After six years of working at a McDonald's in Forest Lake, Danielle Guy decided it was time for something new.
A family friend told her that the metal fabrication plant where he worked in Stacy, Minn., had openings, and urged her to apply. While she was attracted by the possibility of more hours and better pay, Guy, 22, had some reservations.
"I had no experience in this field," she said. She applied anyway, and what happened next reflects a shift in the U.S. workplace: she was hired. Now instead of producing meals at warp speed, she's assembling machine housings, grinding sheet metal and discovering the intricacies of shipping and receiving at Wyoming Machine.
Lori Tapani, who co-owns the company with her sister Traci, said hiring Guy required looking at her potential.
"Instead of saying, 'You have no manufacturing experience,' we asked, 'What have you done?' McDonald's is really, really good at following processes. I figured that if she graduated from Hamburger U and mastered processes for them, she can help us do that here. We said, 'Let's give her a shot,' " she said. "It's all about changing the way we think of hiring people."

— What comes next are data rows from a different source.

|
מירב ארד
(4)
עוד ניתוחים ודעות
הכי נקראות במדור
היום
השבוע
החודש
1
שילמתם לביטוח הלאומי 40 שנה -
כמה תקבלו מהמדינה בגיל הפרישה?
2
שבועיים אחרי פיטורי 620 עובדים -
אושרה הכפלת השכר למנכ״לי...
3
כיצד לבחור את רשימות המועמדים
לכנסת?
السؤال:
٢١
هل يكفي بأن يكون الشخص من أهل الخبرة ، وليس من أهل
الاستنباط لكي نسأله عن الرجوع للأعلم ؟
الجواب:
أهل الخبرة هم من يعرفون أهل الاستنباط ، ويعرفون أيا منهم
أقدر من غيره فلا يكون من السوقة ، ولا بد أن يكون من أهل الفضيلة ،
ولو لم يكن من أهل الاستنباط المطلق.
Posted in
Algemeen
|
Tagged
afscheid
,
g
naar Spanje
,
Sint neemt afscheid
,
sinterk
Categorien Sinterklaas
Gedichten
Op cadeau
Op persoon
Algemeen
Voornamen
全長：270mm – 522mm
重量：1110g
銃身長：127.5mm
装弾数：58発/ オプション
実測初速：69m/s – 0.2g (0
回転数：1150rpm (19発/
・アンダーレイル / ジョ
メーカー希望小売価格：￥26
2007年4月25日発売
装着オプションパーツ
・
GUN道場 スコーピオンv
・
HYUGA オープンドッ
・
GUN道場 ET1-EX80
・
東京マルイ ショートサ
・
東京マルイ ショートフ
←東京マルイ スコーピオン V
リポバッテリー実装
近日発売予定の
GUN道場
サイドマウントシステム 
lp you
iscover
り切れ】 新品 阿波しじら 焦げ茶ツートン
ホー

It's a change that's taking hold in staff-starved factories around the country. Production managers say they're increasingly overlooking inexperience and training fresh-faced newbees themselves. It's a big change from the Great Recession, when Minnesota factories shed 31,000 manufacturing workers and spent the post recession years being quite choosy about whom they allowed to join their ranks.
But with baby boomers retiring in droves and the state's jobless rate at just 3.9 percent, factory headhunters are being forced to get creative just to stay fully staffed. Recent economic reports indicate that 40 percent of U.S. factories are hiring, up from 31 percent just a year ago.
Competition for production workers is so fierce that recruiters and owners say they are venturing into unlikely places to nab talent.